* _Tareas por realizar_:
- a) Indica en qué año fue derogada la prohibición del alcohol en los EEUU según el texto sobre la prohibición.
- b) Prosigue el texto sobre la prohibición a partir de su última oración.

* _Texto proporcionado_:
Saturday, September 11, 2010

Porque Yo Lo Digo: Prohibición

Washington DC, 1920, el gobierno federal de los EEUU decide prohibir el consumo de alcohol en territorio estadounidense. La decisión empuja a los consumidores de alcohol –a efectos prácticos, todo el mundo- a la clandestinidad y otorga a las organizaciones mafiosas una oportunidad de oro para ganar más dinero e influencia del que jamás habrían soñado. La prohibición, evidentemente, sólo empeoró lo que hasta entonces era un problema de ámbito personal y calló por su propio peso; en 1933 fue derogada –siendo la única enmienda a la Constitución de los EEUU que ha sido derogada hasta el momento, casi nada- y los ciudadanos de los EEUU pudieron volver a castigarse el hígado libremente, pues ese había sido siempre su derecho.

No se puede decir que el mundo aprendiese la lección de manera inmediata, pero durante la segunda mitad del Siglo XX sí se pudo apreciar –en algunos lugares, claro- una cierta tendencia a resolver los problemas atacando su raíz y permitiendo a los ciudadanos decidir si era o no un problema. Por desgracia esto era un espejismo, la moda del Siglo XXI es matar bacterias a mazazos.

¿Por qué concienciar a los padres para que enseñen a sus hijos a comer bien? Es mucho más fácil prohibir la venta de bollos y acribillar a impuestos a los productores de chucherías. ¿Regularizamos la prostitución? No por Dios, es mejor ir cambiando a las putas de calle y rescatar a las víctimas de la trata de blancas cuando ya les han arruinado la vida. No nos importa que la gente fume ya mucho menos que hace tan sólo veinte años, hay que prohibir el consumo de tabaco en locales, o incluso en vehículos privados, aunque eso mande a la ruina a cientos de propietarios de bares, amenace a los estancos y sin tener en cuenta nuestro derecho a elegir si fumar o no.

Y el caso es que lo del tabaco puede llegar a entenderse, ya que se trata de un tema de salud pública, pero por desgracia hemos asistido hace poco a una de las demostraciones de manipulación política y negligencia institucional más vergonzosas que he visto en mi vida –y siendo español ya son unas cuantas-: la prohibición en Cataluña de las corridas de toros. Sé que me estoy metiendo en terreno pantanoso, pero les animo a que no se dejen llevar por el arrebato verde y escuchen lo que tengo que decir.

* _Registros incluidos_:
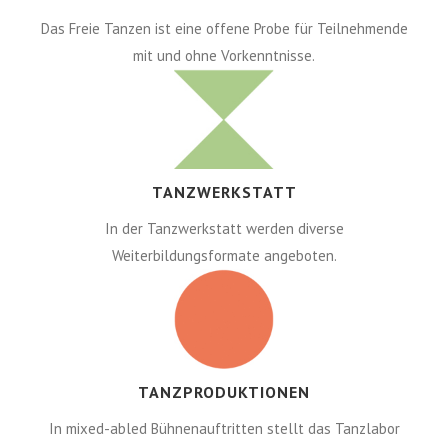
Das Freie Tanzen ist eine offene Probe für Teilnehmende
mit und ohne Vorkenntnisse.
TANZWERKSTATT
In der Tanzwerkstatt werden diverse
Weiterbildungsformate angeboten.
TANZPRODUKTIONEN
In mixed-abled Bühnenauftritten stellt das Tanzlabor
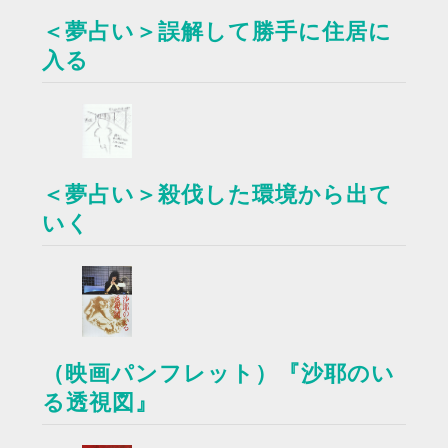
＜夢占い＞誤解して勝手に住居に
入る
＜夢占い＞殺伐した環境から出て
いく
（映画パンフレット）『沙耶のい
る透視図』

* _Resultados obtenidos_:
- a) En 1933.

- b)
En primer lugar quiero dejar claro que las corridas de toros me aburren, nunca me han interesado, jamás les encontraré el sentido y, de hecho, todo su entorno cultural me resulta completamente alienígena, soy incapaz de conectar con ello. Es precisamente este el principal motivo por el que estoy en contra de su prohibición. Las corridas de toros están –o estaban- muriendo, es una manifestación cultural que cada vez atrae menos a la gente, que las ven como una tradición rancia y demodé que no tiene nada que ver con ellos. Piénsenlo ¿Cuánta gente de su edad –asumiendo que pertenecen a las generaciones nacidas en torno a 1980- conocen que realmente les gusten los toros? Yo podría contarlas con los dedos de una mano, o puede que dos si tenemos en cuenta que estudié en Salamanca. El resultado es muchísimo menor que apenas dos generaciones antes, y todo gracias al esfuerzo colectivo de nuestra sociedad por fomentar el amor a los animales, esfuerzo que estaba resultando tremendamente eficaz y que se ha ido a la mierda por culpa de la bochornosa decisión del Parlamento Catalán, que de un plumazo ha convertido la tauromaquia en un evento antisistema.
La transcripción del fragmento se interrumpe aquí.